→ **WHAT YOU ARE ASKED TO DO**:
From the records below, find each line with the string "Huisregels" and copy it.

→ **RECORDS TO USE**:
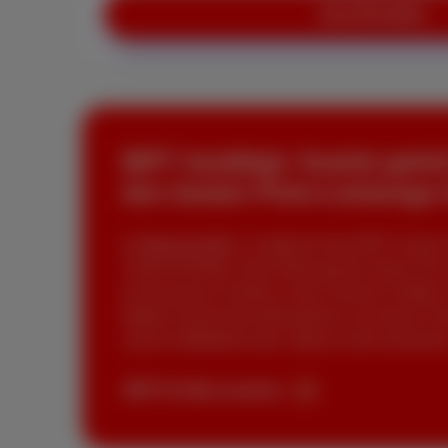
Jetzt Bestellen
BIPT bestätigt: Scarlet gehö
den besten Preis-Leistungs
Im
Bericht 2025
vergleicht das BIPT 9 ganz 
Thalia (Familie, hohe Nutzung) bis Arthur, Els
für die ganze Familie). Und in diesen Profilen 
Mobile vereint das Wesentliche zum fairen Pr
und ein Mobilfunk-Abo. Warum mehr bezahle
BIPT-Profile ansehen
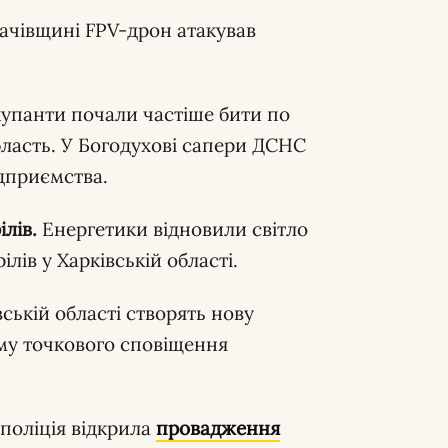
ачівщині FPV-дрон атакував
упанти почали частіше бити по
бласть. У Богодухові сапери ДСНС
ідприємства.
лів.
Енергетики відновили світло
лів у Харківській області.
ській області створять нову
му точкового сповіщення
 поліція відкрила
провадження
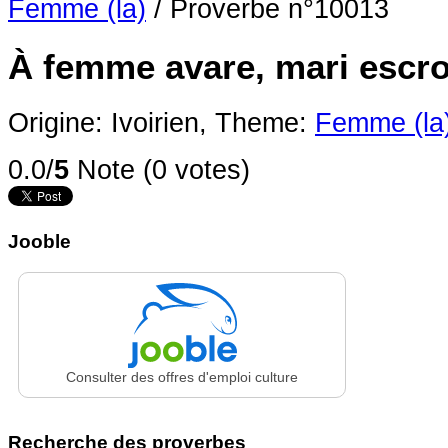
Femme (la)
/
Proverbe n°10013
À femme avare, mari escro
Origine: Ivoirien,
Theme:
Femme (la
0.0/
5
Note (0 votes)
Jooble
Consulter des offres d'emploi culture
Recherche des proverbes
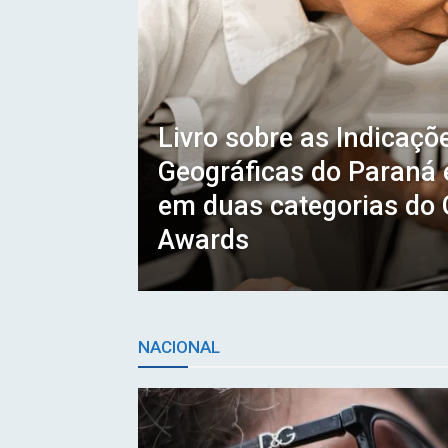
Livro sobre as Indicaçõ
Geográficas do Paraná é
em duas categorias do
Awards
NACIONAL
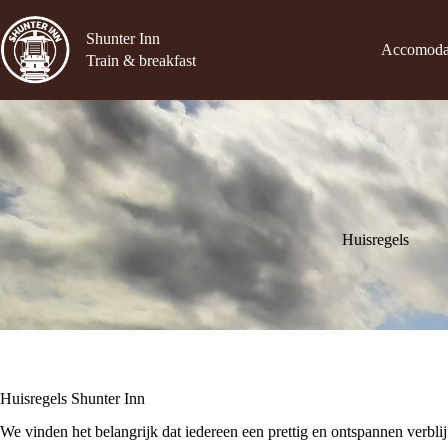
Ga
naar
Shunter Inn
de
Accomoda
Train & breakfast
inhoud
Huisregels
Huisregels Shunter Inn
We vinden het belangrijk dat iedereen een prettig en ontspannen verblij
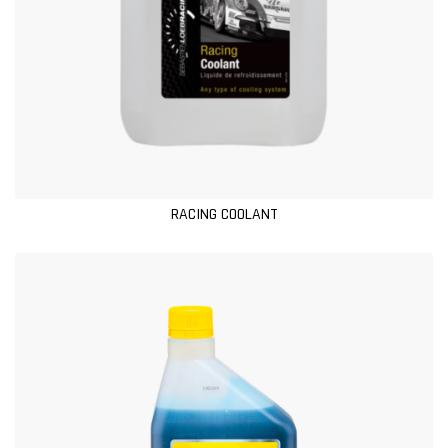
RACING COOLANT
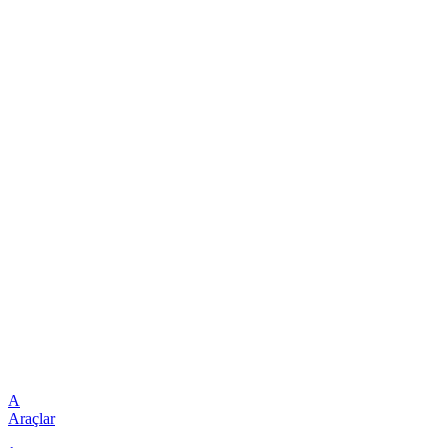
A
Araçlar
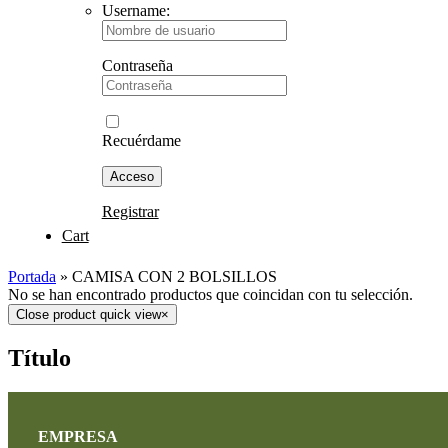
Username:
Contraseña
Recuérdame
Registrar
Cart
Portada
»
CAMISA CON 2 BOLSILLOS
No se han encontrado productos que coincidan con tu selección.
Close product quick view
×
Título
EMPRESA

→ **TASK RESPONSE**:
Huisregels
Huisregels Shunter Inn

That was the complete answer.